Efficiency demands that poor land farmers produce some yams and some fish while rich land farms specialize in yams. To induce poor land farmers to do this, we need unit price of yams to be 3 times the price of fish.
Farmers with good land can produce one unit of yams or one unit of fishper hour. If the price of yams is 3 times the price of fish, what will they do? • Produce only yams, • Produce only fish, • Produce some of each
Rich land farmers specialize in yams, produce 60 yams and no fish. They trade yams for fish at price of 3 fish per yam. If they sell 15 yams, they will have 45 yams and 60-15=45 fish.
What do poor land farmers do • When yams cost 3 times as much as fish, poor land farmers are just indifferent between specializing in fish and trading in the market or producing some fish and some yams. Unlike the rich land farmers, they don’t gain (or lose) by specializing. But they do need to either trade or diversify to equalize yams and fish. Best they can do is spend 15 hours fishing and 45 hours growing yams. Then they get 15 units of each good.
Suppose that in the rest of the world, outside of North Potato, yams trade for slightly more than one yam per fish. What would happen if North Potato opened up to trade?
Price of yams would fall to about one fish per yam. • Who would benefit? • Poor land farmers, Why? • Now they can specialize in fish, and buy their yams for one fish per yam rather than 3 fish per yam • Who would lose? • Rich land farmers, Why? • They can no longer get 3 fish per yam, since poor land farmers can buy them abroad at 1 fish per yam.

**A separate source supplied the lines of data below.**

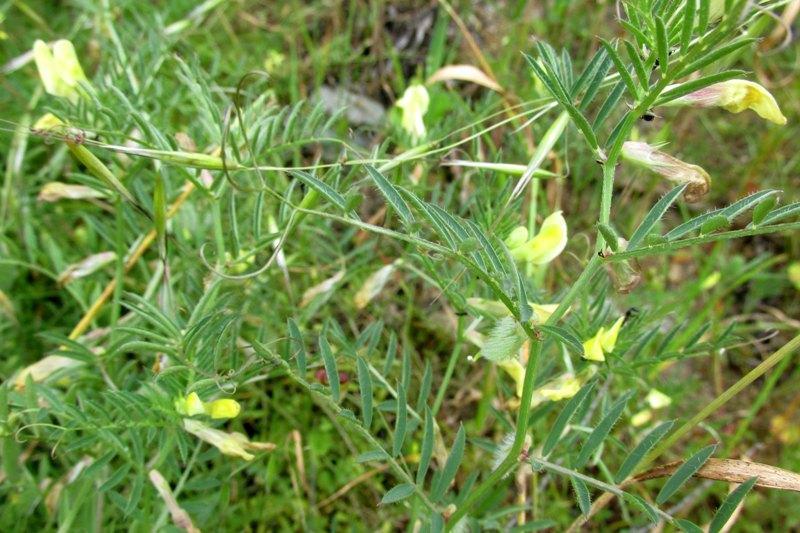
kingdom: Plantae
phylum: Tracheophyta
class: Magnoliopsida
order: Fabales
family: Fabaceae
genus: Vicia
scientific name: Vicia lutea
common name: Smooth yellow vetch
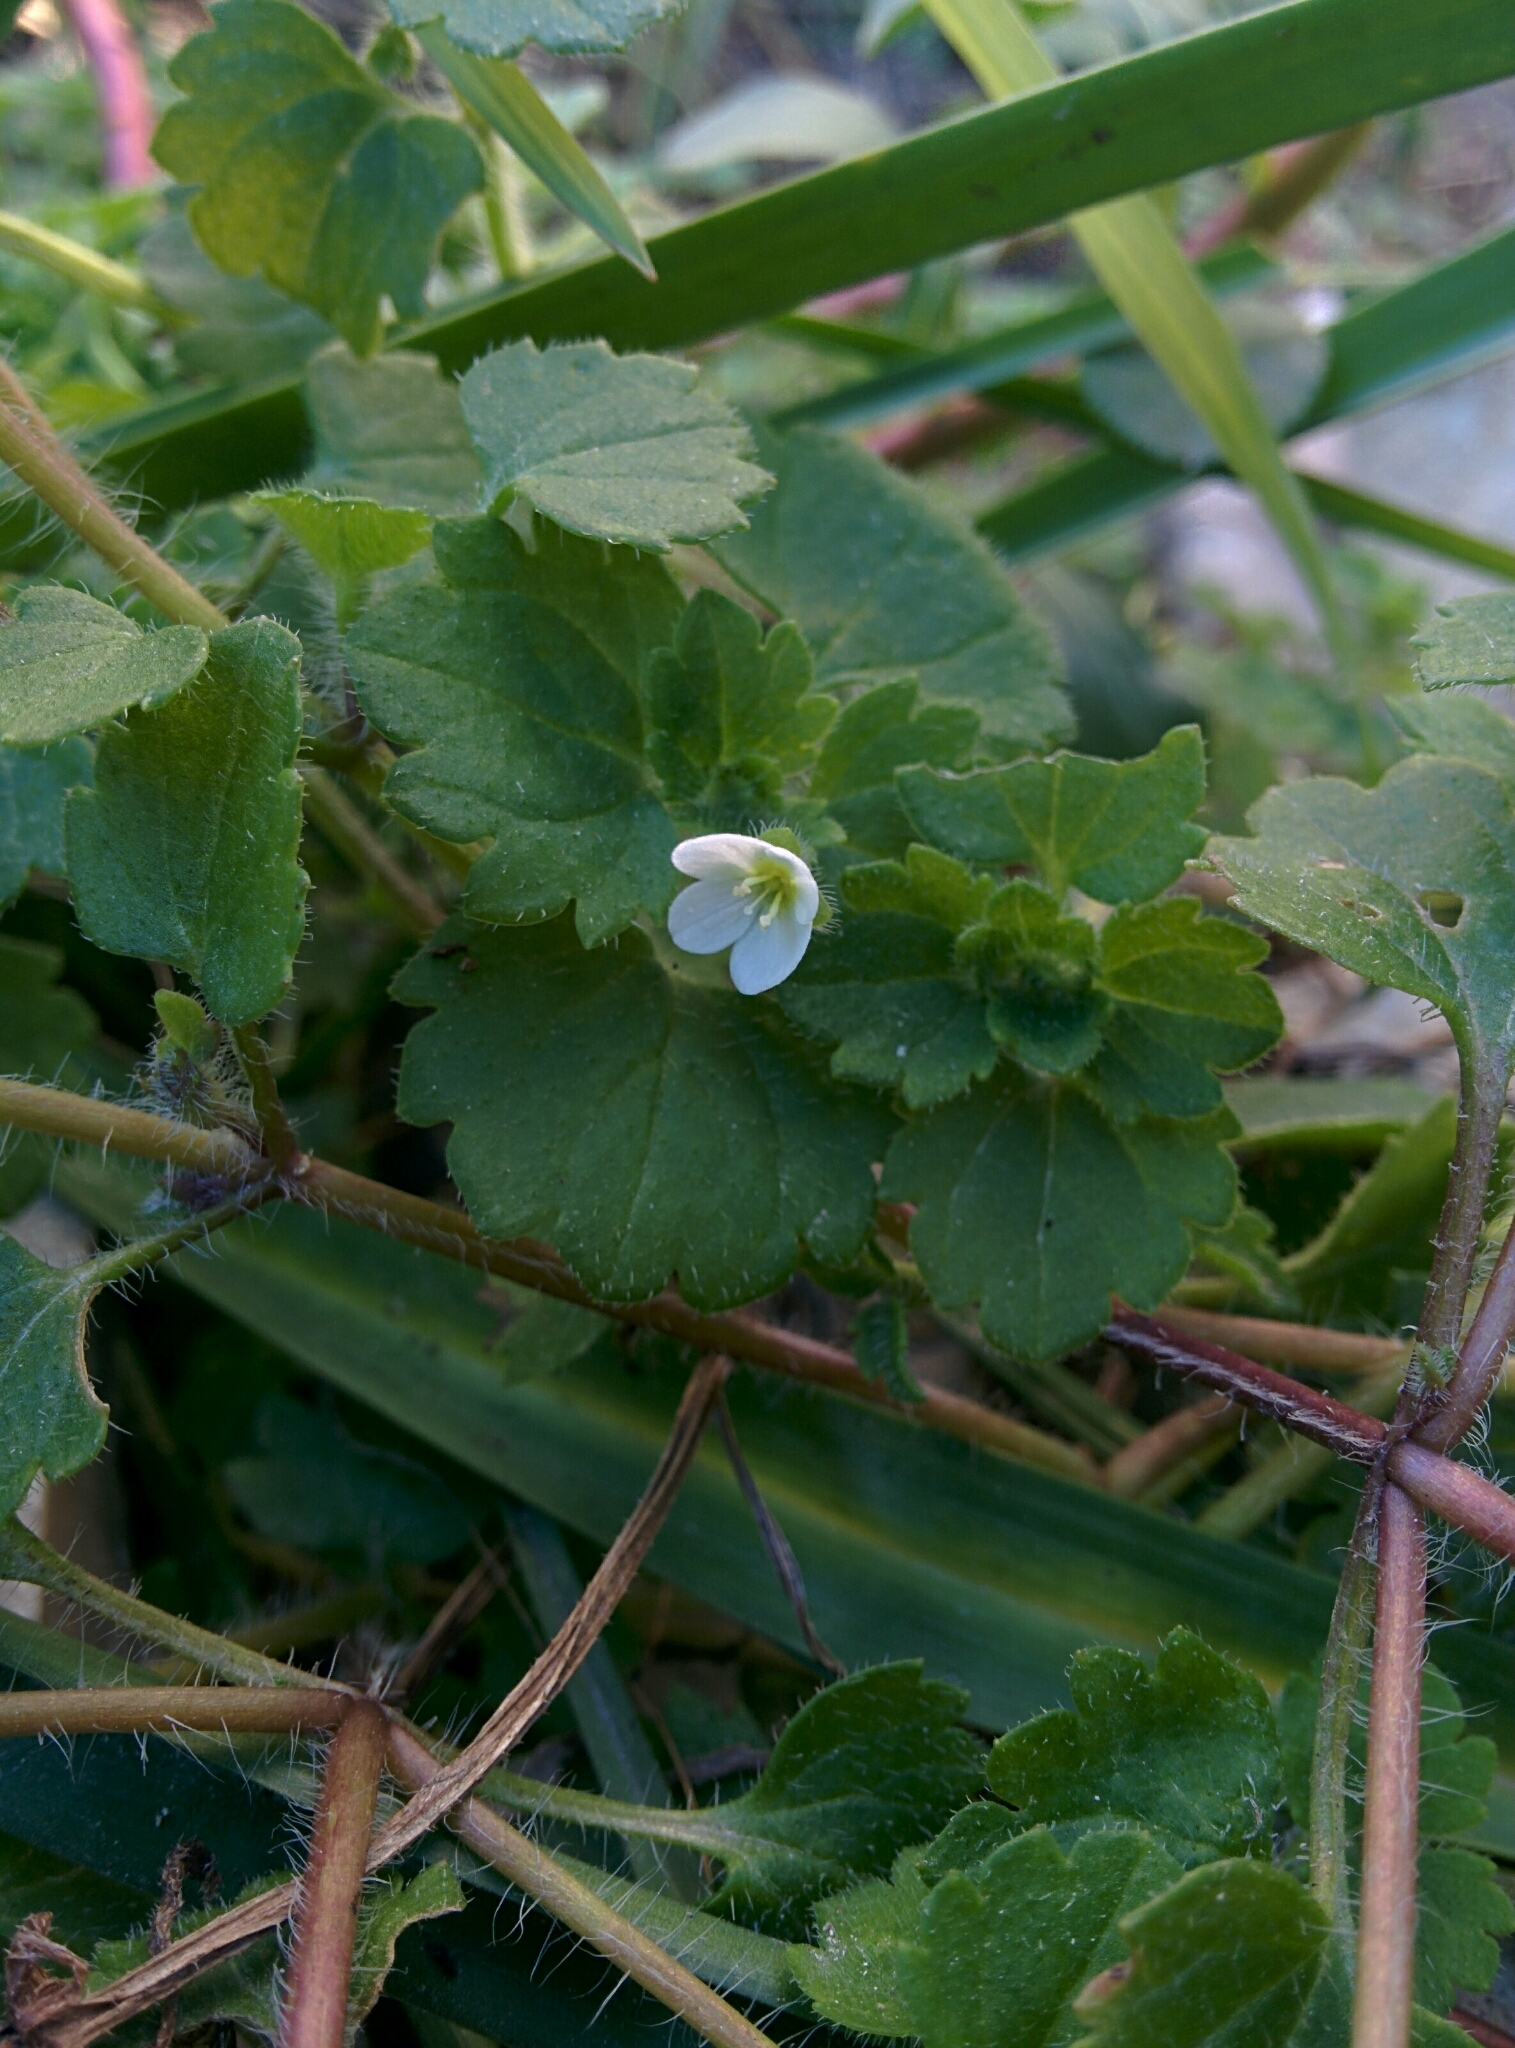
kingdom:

With world trade, and prices of one fish per yam, poor land farmers can specialize in fish, buy yams for one fish and consume 30 fish and 30 yams. Without free trade, prices of yams were 3 fish and they could onlyconsume 15 fish and 15 yams.Poor land famers gain.
What about rich land farmers? • Before international trade, they specialized in yams and sold yams at a price of 3 fish per yam. • They were able to consume 45 units of fish and 45 units of yams. • Now price of yams falls to 1 fish. • They are now indifferent between specializing in yams or spending some time in each activity. • Either way they can only get 30 fish and 30 yams. • They are worse off.
Free trade doesn’t always benefit everybody • Typical argument: Rich land farmers would complain that “Unfair competition is ruining our way of life”. Taking the profit out of agriculture. • They do not experience the benefits of trade.
Comparing gains and losses • Without world trade, 100 rich land farmers were able to consume 45 yams and 45 fish, while 900 poor land farmers could consume only 15 yams and 15 fish. • With world trade, all 1000 residents consume 30 yams and 30 fish. • Total gains of winners exceed total losses of losers. • Could winners “buy off” losers to get free world trade adopted?